TASK PROMPT: Reproduce exactly, from the data that follows, the line with "Staff must take", the line with "During school activities", and every line that lies between them.

RECORD SET:
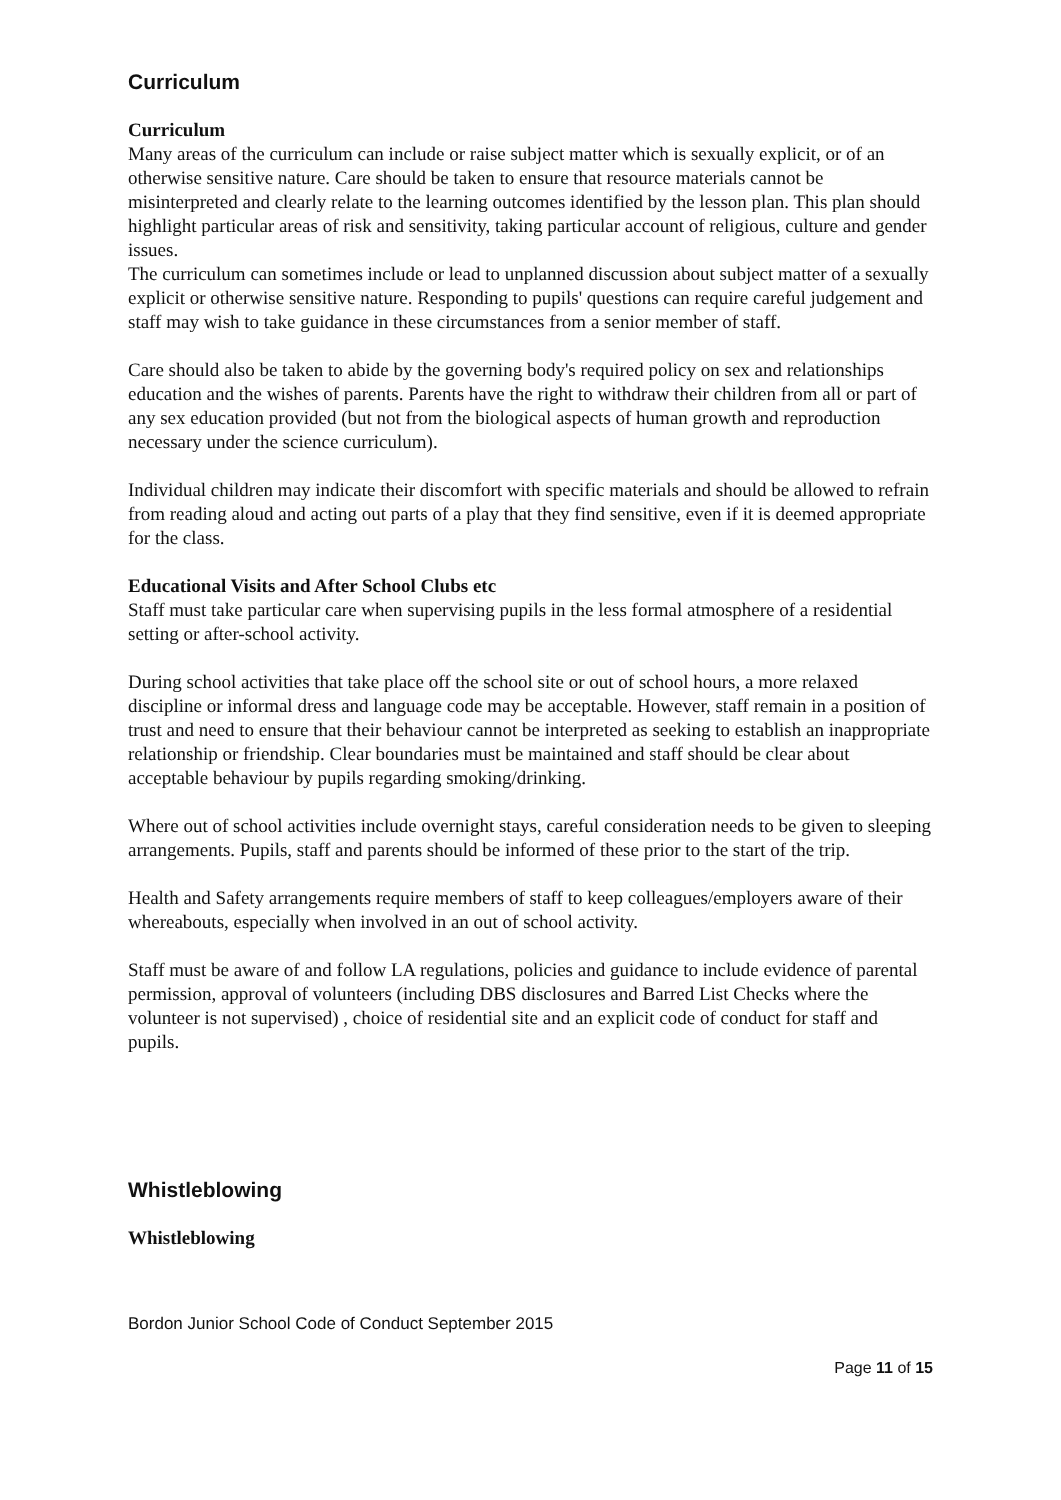Curriculum
Curriculum
Many areas of the curriculum can include or raise subject matter which is sexually explicit, or of an otherwise sensitive nature. Care should be taken to ensure that resource materials cannot be misinterpreted and clearly relate to the learning outcomes identified by the lesson plan. This plan should highlight particular areas of risk and sensitivity, taking particular account of religious, culture and gender issues.
The curriculum can sometimes include or lead to unplanned discussion about subject matter of a sexually explicit or otherwise sensitive nature. Responding to pupils' questions can require careful judgement and staff may wish to take guidance in these circumstances from a senior member of staff.
Care should also be taken to abide by the governing body's required policy on sex and relationships education and the wishes of parents. Parents have the right to withdraw their children from all or part of any sex education provided (but not from the biological aspects of human growth and reproduction necessary under the science curriculum).
Individual children may indicate their discomfort with specific materials and should be allowed to refrain from reading aloud and acting out parts of a play that they find sensitive, even if it is deemed appropriate for the class.
Educational Visits and After School Clubs etc
Staff must take particular care when supervising pupils in the less formal atmosphere of a residential setting or after-school activity.
During school activities that take place off the school site or out of school hours, a more relaxed discipline or informal dress and language code may be acceptable. However, staff remain in a position of trust and need to ensure that their behaviour cannot be interpreted as seeking to establish an inappropriate relationship or friendship. Clear boundaries must be maintained and staff should be clear about acceptable behaviour by pupils regarding smoking/drinking.
Where out of school activities include overnight stays, careful consideration needs to be given to sleeping arrangements. Pupils, staff and parents should be informed of these prior to the start of the trip.
Health and Safety arrangements require members of staff to keep colleagues/employers aware of their whereabouts, especially when involved in an out of school activity.
Staff must be aware of and follow LA regulations, policies and guidance to include evidence of parental permission, approval of volunteers (including DBS disclosures and Barred List Checks where the volunteer is not supervised) , choice of residential site and an explicit code of conduct for staff and pupils.
Whistleblowing
Whistleblowing
Bordon Junior School Code of Conduct September 2015
Page 11 of 15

TASK RESPONSE:
Staff must take particular care when supervising pupils in the less formal atmosphere of a residential setting or after-school activity.
During school activities that take place off the school site or out of school hours, a more relaxed discipline or informal dress and language code may be acceptable. However, staff remain in a position of trust and need to ensure that their behaviour cannot be interpreted as seeking to establish an inappropriate relationship or friendship. Clear boundaries must be maintained and staff should be clear about acceptable behaviour by pupils regarding smoking/drinking.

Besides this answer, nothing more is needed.